» The exercise: Print all of the rows below, line for line, without changing anything.

» Data shown:

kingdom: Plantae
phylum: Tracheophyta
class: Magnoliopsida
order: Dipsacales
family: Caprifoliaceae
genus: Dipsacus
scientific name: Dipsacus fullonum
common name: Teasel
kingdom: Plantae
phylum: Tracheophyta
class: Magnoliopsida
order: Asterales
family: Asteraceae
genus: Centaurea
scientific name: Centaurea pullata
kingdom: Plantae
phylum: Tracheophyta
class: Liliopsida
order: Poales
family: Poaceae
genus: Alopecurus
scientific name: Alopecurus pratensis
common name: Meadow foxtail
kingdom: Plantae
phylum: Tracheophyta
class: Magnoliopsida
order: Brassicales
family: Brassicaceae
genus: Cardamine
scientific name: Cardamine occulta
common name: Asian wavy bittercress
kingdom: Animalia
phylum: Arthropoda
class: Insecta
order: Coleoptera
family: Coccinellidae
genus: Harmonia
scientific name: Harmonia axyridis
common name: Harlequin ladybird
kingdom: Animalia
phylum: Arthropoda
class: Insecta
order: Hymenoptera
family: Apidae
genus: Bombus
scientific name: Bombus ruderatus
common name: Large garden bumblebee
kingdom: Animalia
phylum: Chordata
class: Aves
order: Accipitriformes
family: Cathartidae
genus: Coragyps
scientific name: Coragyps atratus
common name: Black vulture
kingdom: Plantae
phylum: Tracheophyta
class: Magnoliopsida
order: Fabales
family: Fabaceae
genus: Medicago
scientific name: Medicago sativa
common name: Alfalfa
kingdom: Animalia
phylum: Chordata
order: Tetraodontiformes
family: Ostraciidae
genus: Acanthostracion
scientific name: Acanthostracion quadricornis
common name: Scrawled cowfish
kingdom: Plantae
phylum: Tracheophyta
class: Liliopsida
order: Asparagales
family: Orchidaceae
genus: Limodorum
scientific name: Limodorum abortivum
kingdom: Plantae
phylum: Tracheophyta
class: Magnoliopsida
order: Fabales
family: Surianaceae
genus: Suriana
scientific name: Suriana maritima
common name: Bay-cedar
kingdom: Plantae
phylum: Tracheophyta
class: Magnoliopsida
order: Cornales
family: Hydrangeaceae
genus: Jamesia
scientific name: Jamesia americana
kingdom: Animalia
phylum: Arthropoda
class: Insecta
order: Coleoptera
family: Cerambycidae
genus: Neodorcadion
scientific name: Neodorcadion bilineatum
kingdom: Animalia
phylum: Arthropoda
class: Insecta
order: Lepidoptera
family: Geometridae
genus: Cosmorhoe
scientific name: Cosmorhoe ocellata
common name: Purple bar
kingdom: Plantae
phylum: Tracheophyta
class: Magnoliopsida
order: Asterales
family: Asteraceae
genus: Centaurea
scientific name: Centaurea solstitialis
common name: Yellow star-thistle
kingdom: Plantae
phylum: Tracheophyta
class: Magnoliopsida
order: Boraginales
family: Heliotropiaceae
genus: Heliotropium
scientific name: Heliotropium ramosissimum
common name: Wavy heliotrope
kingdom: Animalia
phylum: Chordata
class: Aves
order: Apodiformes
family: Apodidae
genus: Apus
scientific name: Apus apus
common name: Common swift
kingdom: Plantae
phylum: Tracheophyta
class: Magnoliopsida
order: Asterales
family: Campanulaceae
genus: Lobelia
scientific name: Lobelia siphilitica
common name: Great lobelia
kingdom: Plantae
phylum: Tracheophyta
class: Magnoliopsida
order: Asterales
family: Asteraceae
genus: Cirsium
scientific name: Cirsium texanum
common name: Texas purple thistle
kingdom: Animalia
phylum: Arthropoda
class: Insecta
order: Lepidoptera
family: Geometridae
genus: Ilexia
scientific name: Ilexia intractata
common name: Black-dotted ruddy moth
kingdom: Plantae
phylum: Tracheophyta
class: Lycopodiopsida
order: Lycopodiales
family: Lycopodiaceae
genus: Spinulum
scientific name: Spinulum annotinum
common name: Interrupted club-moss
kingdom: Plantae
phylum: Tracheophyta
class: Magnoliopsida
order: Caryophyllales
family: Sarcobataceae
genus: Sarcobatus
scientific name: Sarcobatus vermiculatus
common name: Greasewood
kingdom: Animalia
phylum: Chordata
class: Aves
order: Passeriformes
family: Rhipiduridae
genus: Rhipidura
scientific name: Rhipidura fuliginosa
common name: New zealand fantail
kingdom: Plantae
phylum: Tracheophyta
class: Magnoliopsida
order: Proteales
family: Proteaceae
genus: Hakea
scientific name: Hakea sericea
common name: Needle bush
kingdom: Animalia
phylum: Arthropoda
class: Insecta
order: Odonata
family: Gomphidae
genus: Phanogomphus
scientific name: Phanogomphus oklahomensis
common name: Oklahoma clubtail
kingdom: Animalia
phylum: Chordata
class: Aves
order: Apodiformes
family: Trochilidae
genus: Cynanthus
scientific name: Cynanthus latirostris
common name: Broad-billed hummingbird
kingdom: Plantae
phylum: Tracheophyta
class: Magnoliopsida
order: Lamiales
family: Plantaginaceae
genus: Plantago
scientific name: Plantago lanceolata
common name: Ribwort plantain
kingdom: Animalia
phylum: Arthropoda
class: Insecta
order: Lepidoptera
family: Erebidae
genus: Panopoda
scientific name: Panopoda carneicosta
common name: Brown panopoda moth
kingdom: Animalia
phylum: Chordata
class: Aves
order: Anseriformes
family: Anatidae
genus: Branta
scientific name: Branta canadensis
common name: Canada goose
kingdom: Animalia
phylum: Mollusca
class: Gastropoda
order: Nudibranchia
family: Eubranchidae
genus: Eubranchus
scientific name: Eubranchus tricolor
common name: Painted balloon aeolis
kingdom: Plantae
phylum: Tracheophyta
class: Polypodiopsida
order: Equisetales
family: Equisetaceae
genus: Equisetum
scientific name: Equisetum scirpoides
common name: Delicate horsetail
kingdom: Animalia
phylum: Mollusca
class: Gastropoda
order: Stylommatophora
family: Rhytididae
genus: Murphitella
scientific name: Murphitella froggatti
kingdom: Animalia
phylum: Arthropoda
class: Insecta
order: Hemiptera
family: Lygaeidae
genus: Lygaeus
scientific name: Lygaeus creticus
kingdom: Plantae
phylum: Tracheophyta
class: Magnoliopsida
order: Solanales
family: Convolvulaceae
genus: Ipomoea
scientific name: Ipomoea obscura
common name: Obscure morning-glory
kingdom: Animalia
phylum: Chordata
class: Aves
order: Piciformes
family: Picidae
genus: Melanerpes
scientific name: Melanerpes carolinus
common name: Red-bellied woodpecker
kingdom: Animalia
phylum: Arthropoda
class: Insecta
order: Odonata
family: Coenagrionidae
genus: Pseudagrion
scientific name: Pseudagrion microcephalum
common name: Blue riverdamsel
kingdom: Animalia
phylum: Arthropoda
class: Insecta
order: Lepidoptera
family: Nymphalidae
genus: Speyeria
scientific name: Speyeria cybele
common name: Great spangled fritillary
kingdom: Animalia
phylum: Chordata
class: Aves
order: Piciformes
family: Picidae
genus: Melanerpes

» Solved problem:
kingdom: Plantae
phylum: Tracheophyta
class: Magnoliopsida
order: Dipsacales
family: Caprifoliaceae
genus: Dipsacus
scientific name: Dipsacus fullonum
common name: Teasel
kingdom: Plantae
phylum: Tracheophyta
class: Magnoliopsida
order: Asterales
family: Asteraceae
genus: Centaurea
scientific name: Centaurea pullata
kingdom: Plantae
phylum: Tracheophyta
class: Liliopsida
order: Poales
family: Poaceae
genus: Alopecurus
scientific name: Alopecurus pratensis
common name: Meadow foxtail
kingdom: Plantae
phylum: Tracheophyta
class: Magnoliopsida
order: Brassicales
family: Brassicaceae
genus: Cardamine
scientific name: Cardamine occulta
common name: Asian wavy bittercress
kingdom: Animalia
phylum: Arthropoda
class: Insecta
order: Coleoptera
family: Coccinellidae
genus: Harmonia
scientific name: Harmonia axyridis
common name: Harlequin ladybird
kingdom: Animalia
phylum: Arthropoda
class: Insecta
order: Hymenoptera
family: Apidae
genus: Bombus
scientific name: Bombus ruderatus
common name: Large garden bumblebee
kingdom: Animalia
phylum: Chordata
class: Aves
order: Accipitriformes
family: Cathartidae
genus: Coragyps
scientific name: Coragyps atratus
common name: Black vulture
kingdom: Plantae
phylum: Tracheophyta
class: Magnoliopsida
order: Fabales
family: Fabaceae
genus: Medicago
scientific name: Medicago sativa
common name: Alfalfa
kingdom: Animalia
phylum: Chordata
order: Tetraodontiformes
family: Ostraciidae
genus: Acanthostracion
scientific name: Acanthostracion quadricornis
common name: Scrawled cowfish
kingdom: Plantae
phylum: Tracheophyta
class: Liliopsida
order: Asparagales
family: Orchidaceae
genus: Limodorum
scientific name: Limodorum abortivum
kingdom: Plantae
phylum: Tracheophyta
class: Magnoliopsida
order: Fabales
family: Surianaceae
genus: Suriana
scientific name: Suriana maritima
common name: Bay-cedar
kingdom: Plantae
phylum: Tracheophyta
class: Magnoliopsida
order: Cornales
family: Hydrangeaceae
genus: Jamesia
scientific name: Jamesia americana
kingdom: Animalia
phylum: Arthropoda
class: Insecta
order: Coleoptera
family: Cerambycidae
genus: Neodorcadion
scientific name: Neodorcadion bilineatum
kingdom: Animalia
phylum: Arthropoda
class: Insecta
order: Lepidoptera
family: Geometridae
genus: Cosmorhoe
scientific name: Cosmorhoe ocellata
common name: Purple bar
kingdom: Plantae
phylum: Tracheophyta
class: Magnoliopsida
order: Asterales
family: Asteraceae
genus: Centaurea
scientific name: Centaurea solstitialis
common name: Yellow star-thistle
kingdom: Plantae
phylum: Tracheophyta
class: Magnoliopsida
order: Boraginales
family: Heliotropiaceae
genus: Heliotropium
scientific name: Heliotropium ramosissimum
common name: Wavy heliotrope
kingdom: Animalia
phylum: Chordata
class: Aves
order: Apodiformes
family: Apodidae
genus: Apus
scientific name: Apus apus
common name: Common swift
kingdom: Plantae
phylum: Tracheophyta
class: Magnoliopsida
order: Asterales
family: Campanulaceae
genus: Lobelia
scientific name: Lobelia siphilitica
common name: Great lobelia
kingdom: Plantae
phylum: Tracheophyta
class: Magnoliopsida
order: Asterales
family: Asteraceae
genus: Cirsium
scientific name: Cirsium texanum
common name: Texas purple thistle
kingdom: Animalia
phylum: Arthropoda
class: Insecta
order: Lepidoptera
family: Geometridae
genus: Ilexia
scientific name: Ilexia intractata
common name: Black-dotted ruddy moth
kingdom: Plantae
phylum: Tracheophyta
class: Lycopodiopsida
order: Lycopodiales
family: Lycopodiaceae
genus: Spinulum
scientific name: Spinulum annotinum
common name: Interrupted club-moss
kingdom: Plantae
phylum: Tracheophyta
class: Magnoliopsida
order: Caryophyllales
family: Sarcobataceae
genus: Sarcobatus
scientific name: Sarcobatus vermiculatus
common name: Greasewood
kingdom: Animalia
phylum: Chordata
class: Aves
order: Passeriformes
family: Rhipiduridae
genus: Rhipidura
scientific name: Rhipidura fuliginosa
common name: New zealand fantail
kingdom: Plantae
phylum: Tracheophyta
class: Magnoliopsida
order: Proteales
family: Proteaceae
genus: Hakea
scientific name: Hakea sericea
common name: Needle bush
kingdom: Animalia
phylum: Arthropoda
class: Insecta
order: Odonata
family: Gomphidae
genus: Phanogomphus
scientific name: Phanogomphus oklahomensis
common name: Oklahoma clubtail
kingdom: Animalia
phylum: Chordata
class: Aves
order: Apodiformes
family: Trochilidae
genus: Cynanthus
scientific name: Cynanthus latirostris
common name: Broad-billed hummingbird
kingdom: Plantae
phylum: Tracheophyta
class: Magnoliopsida
order: Lamiales
family: Plantaginaceae
genus: Plantago
scientific name: Plantago lanceolata
common name: Ribwort plantain
kingdom: Animalia
phylum: Arthropoda
class: Insecta
order: Lepidoptera
family: Erebidae
genus: Panopoda
scientific name: Panopoda carneicosta
common name: Brown panopoda moth
kingdom: Animalia
phylum: Chordata
class: Aves
order: Anseriformes
family: Anatidae
genus: Branta
scientific name: Branta canadensis
common name: Canada goose
kingdom: Animalia
phylum: Mollusca
class: Gastropoda
order: Nudibranchia
family: Eubranchidae
genus: Eubranchus
scientific name: Eubranchus tricolor
common name: Painted balloon aeolis
kingdom: Plantae
phylum: Tracheophyta
class: Polypodiopsida
order: Equisetales
family: Equisetaceae
genus: Equisetum
scientific name: Equisetum scirpoides
common name: Delicate horsetail
kingdom: Animalia
phylum: Mollusca
class: Gastropoda
order: Stylommatophora
family: Rhytididae
genus: Murphitella
scientific name: Murphitella froggatti
kingdom: Animalia
phylum: Arthropoda
class: Insecta
order: Hemiptera
family: Lygaeidae
genus: Lygaeus
scientific name: Lygaeus creticus
kingdom: Plantae
phylum: Tracheophyta
class: Magnoliopsida
order: Solanales
family: Convolvulaceae
genus: Ipomoea
scientific name: Ipomoea obscura
common name: Obscure morning-glory
kingdom: Animalia
phylum: Chordata
class: Aves
order: Piciformes
family: Picidae
genus: Melanerpes
scientific name: Melanerpes carolinus
common name: Red-bellied woodpecker
kingdom: Animalia
phylum: Arthropoda
class: Insecta
order: Odonata
family: Coenagrionidae
genus: Pseudagrion
scientific name: Pseudagrion microcephalum
common name: Blue riverdamsel
kingdom: Animalia
phylum: Arthropoda
class: Insecta
order: Lepidoptera
family: Nymphalidae
genus: Speyeria
scientific name: Speyeria cybele
common name: Great spangled fritillary
kingdom: Animalia
phylum: Chordata
class: Aves
order: Piciformes
family: Picidae
genus: Melanerpes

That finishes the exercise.